» INSTRUCTION: Copy out every line of text in the items below word for word, omitting the pictures themselves.

(Images of plotted data)
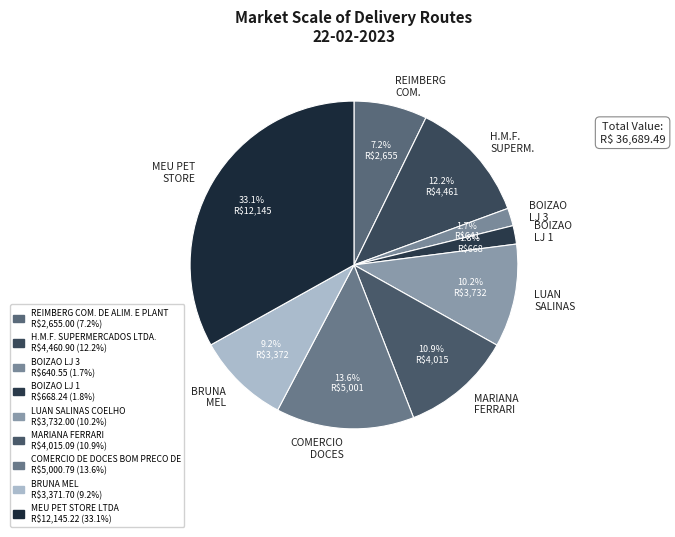

Which slice is the largest?

MEU PET STORE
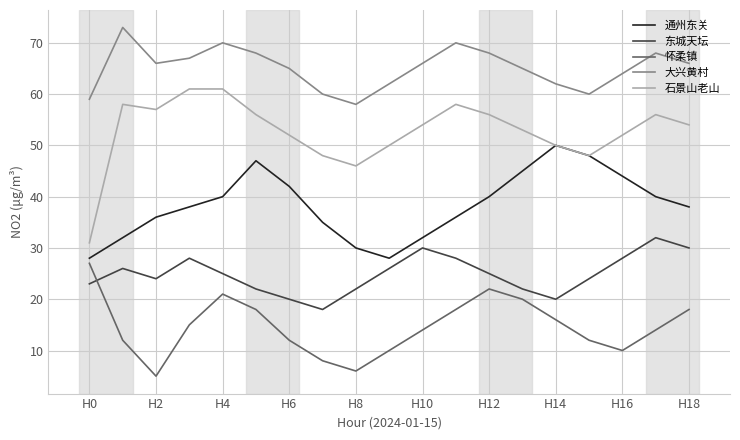

How many interior local valleys does the 东城天坛 series have?

3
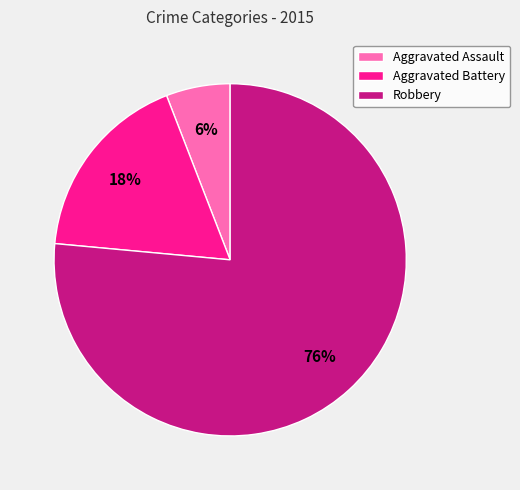

Which slice is the largest?

Robbery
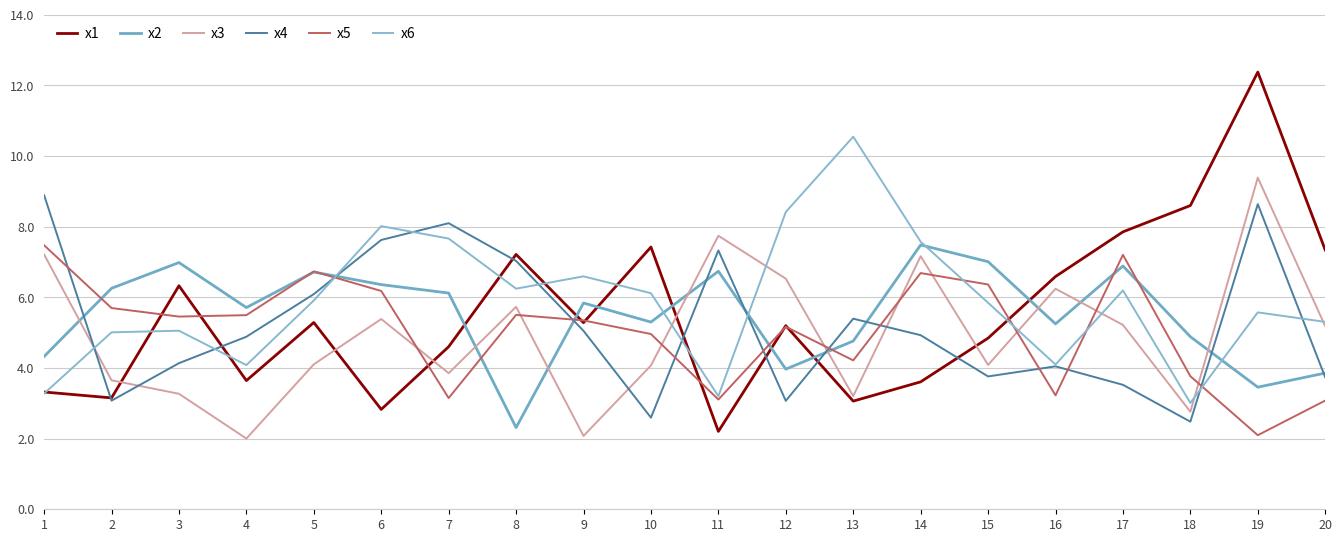

What is the total value across all series at 19?

41.5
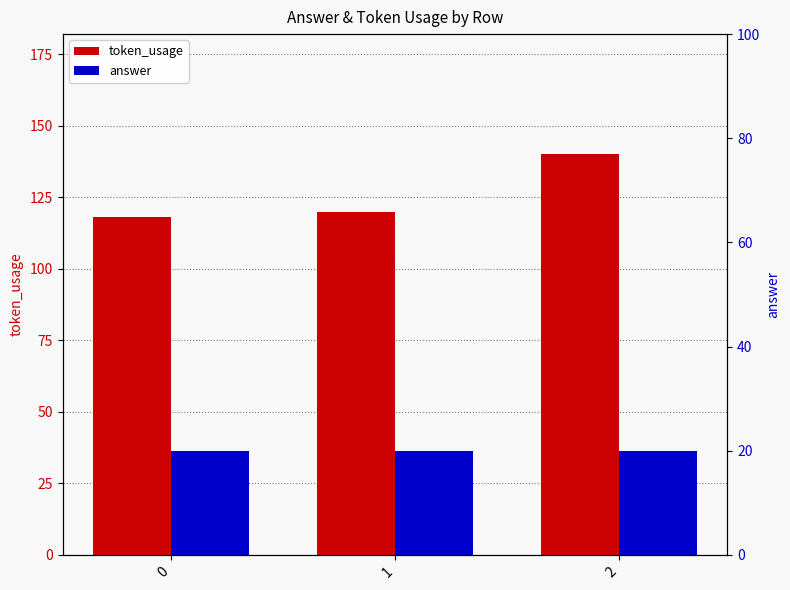

List the series in order of their peak value, highest first.

token_usage, answer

» ANSWER TO THE PROBLEM:
Which slice is the largest?

MEU PET STORE

How many interior local valleys does the 东城天坛 series have?

3

Which slice is the largest?

Robbery

What is the total value across all series at 19?

41.5

List the series in order of their peak value, highest first.

token_usage, answer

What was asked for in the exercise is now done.